Замечательно, что, со времён Ягайла, русины отличались пушкарским искусством. Шайноха («Jadwiga i Jagiełło»), описывая осаду крыжацкой крепости Мариенвердер в 1384 году, говорит, что там была «nadzwyczajnie wielka liczba rozmaitych machin wojennych, znajdujących się w wojsku litewskim i kierowanych przez puszkarzy ruskich, który to naród (это слова великого магистра) wielce tu biegłym okazał się w tej sztuce». Наливайко, по свидетельству современника, был «знаменитый пушкарь». В упомянутом сказании говорится о пушкаре Капусте. Защитники острога сделали вылазку, «побеждают врагов своих и яко траву посекающе, и пушку медную взяша во острог, и пушкаря тоя пушки, нарицаемого Капусту, на уды разсекоша, и главу его на высоко древо взоткоша на пути, еже бы им видети».

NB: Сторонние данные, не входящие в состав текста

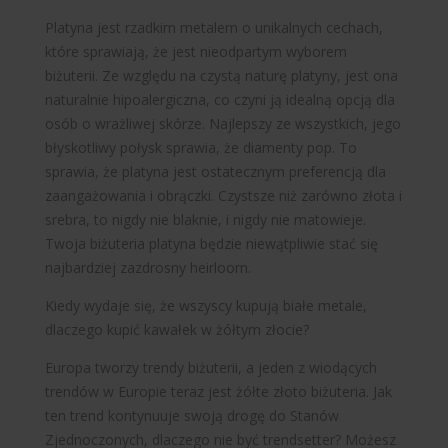
Platyna jest rzadkim metalem o unikalnych cechach,
które sprawiają, że jest nieodpartym wyborem
biżuterii. Ze względu na czystą naturę platyny, jest ona
naturalnie hipoalergiczna, co czyni ją idealną opcją dla
osób o wrażliwej skórze. Najlepszy ze wszystkich, jego
błyskotliwy połysk sprawia, że diamenty pop. To
sprawia, że platyna jest ostatecznym preferencją dla
zaangażowania i obrączki. Czystsze niż zarówno złota i
srebra, to nigdy nie blaknie, i nigdy nie matowieje.
Twoja biżuteria platyna będzie niewątpliwie stać się
najbardziej zazdrosny heirloom.
Kiedy wydaje się, że wszyscy kupują białe metale,
dlaczego kupić kawałek w żółtym złocie?
Europa tworzy trendy biżuterii, a jeden z wiodących
trendów w Europie teraz jest żółte złoto biżuteria. Jak
ten trend kontynuuje swoją drogę do Stanów
Zjednoczonych, dlaczego nie być trendsetter? Możesz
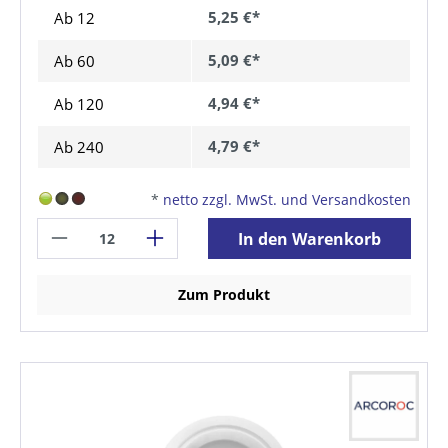
5,25 €*
Ab 12
5,09 €*
Ab
60
4,94 €*
Ab
120
4,79 €*
Ab
240
*
netto zzgl. MwSt. und Versandkosten
In den Warenkorb
Zum Produkt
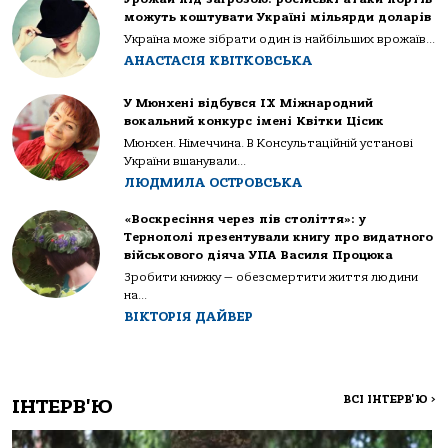
можуть коштувати Україні мільярди доларів
Україна може зібрати один із найбільших врожаїв...
АНАСТАСІЯ КВІТКОВСЬКА
У Мюнхені відбувся IX Міжнародний
вокальний конкурс імені Квітки Цісик
Мюнхен. Німеччина. В Консультаційній установі
України вшанували...
ЛЮДМИЛА ОСТРОВСЬКА
«Воскресіння через пів століття»: у
Тернополі презентували книгу про видатного
військового діяча УПА Василя Процюка
Зробити книжку — обезсмертити життя людини
на...
ВІКТОРІЯ ДАЙВЕР
ВСІ ІНТЕРВ'Ю
>
ІНТЕРВ'Ю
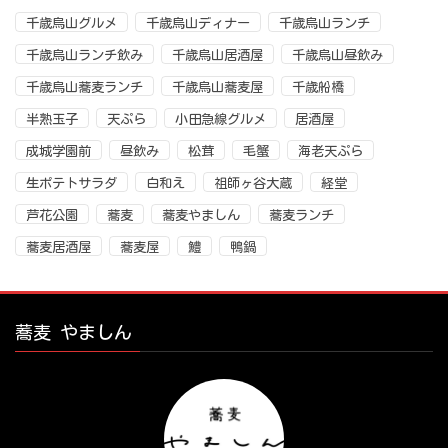
千歳烏山グルメ
千歳烏山ディナー
千歳烏山ランチ
千歳烏山ランチ飲み
千歳烏山居酒屋
千歳烏山昼飲み
千歳烏山蕎麦ランチ
千歳烏山蕎麦屋
千歳船橋
半熟玉子
天ぷら
小田急線グルメ
居酒屋
成城学園前
昼飲み
松茸
毛蟹
海老天ぷら
生ポテトサラダ
白和え
祖師ヶ谷大蔵
経堂
芦花公園
蕎麦
蕎麦やましん
蕎麦ランチ
蕎麦居酒屋
蕎麦屋
鱧
鴨鍋
蕎麦 やましん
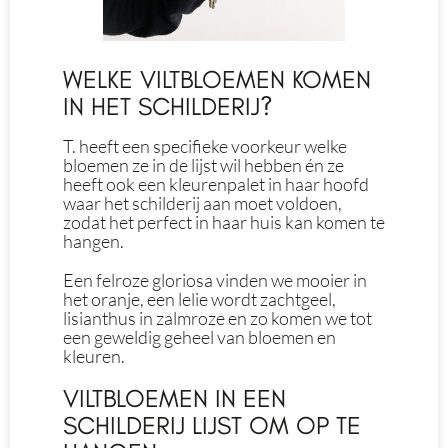
WELKE VILTBLOEMEN KOMEN
IN HET SCHILDERIJ?
T. heeft een specifieke voorkeur welke
bloemen ze in de lijst wil hebben én ze
heeft ook een kleurenpalet in haar hoofd
waar het schilderij aan moet voldoen,
zodat het perfect in haar huis kan komen te
hangen.
Een felroze gloriosa vinden we mooier in
het oranje, een lelie wordt zachtgeel,
lisianthus in zalmroze en zo komen we tot
een geweldig geheel van bloemen en
kleuren.
VILTBLOEMEN IN EEN
SCHILDERIJ LIJST OM OP TE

Это мнение заявил покойный М. А. Максимович, один из бездарнейших людей, когда-либо бравшихся за перо литератора. Я бы прошёл молчанием эту нелепость, в числе множества других, которыми полны наши исторические сочинения, эти сборники келейных и кабинетных легенд, но она представляет факт характеристический: она явилась, в 1850 году, под пером бывшего ректора Киевского университета и члена разных учёных обществ (в том числе Общества Истории и Древностей Российских). Возможность появления в печати такой монографии Сагайдачного от имени заслуженного деятеля науки, какая напечатана Максимовичем в «Киевлянине» 1850 года, определяет уровень нашей историографии вообще. Это говорится не в укор добрым трудолюбцам, а в напоминание: что пора нам оставить кумовство в литературе, и взяться за историю посерьёзнее.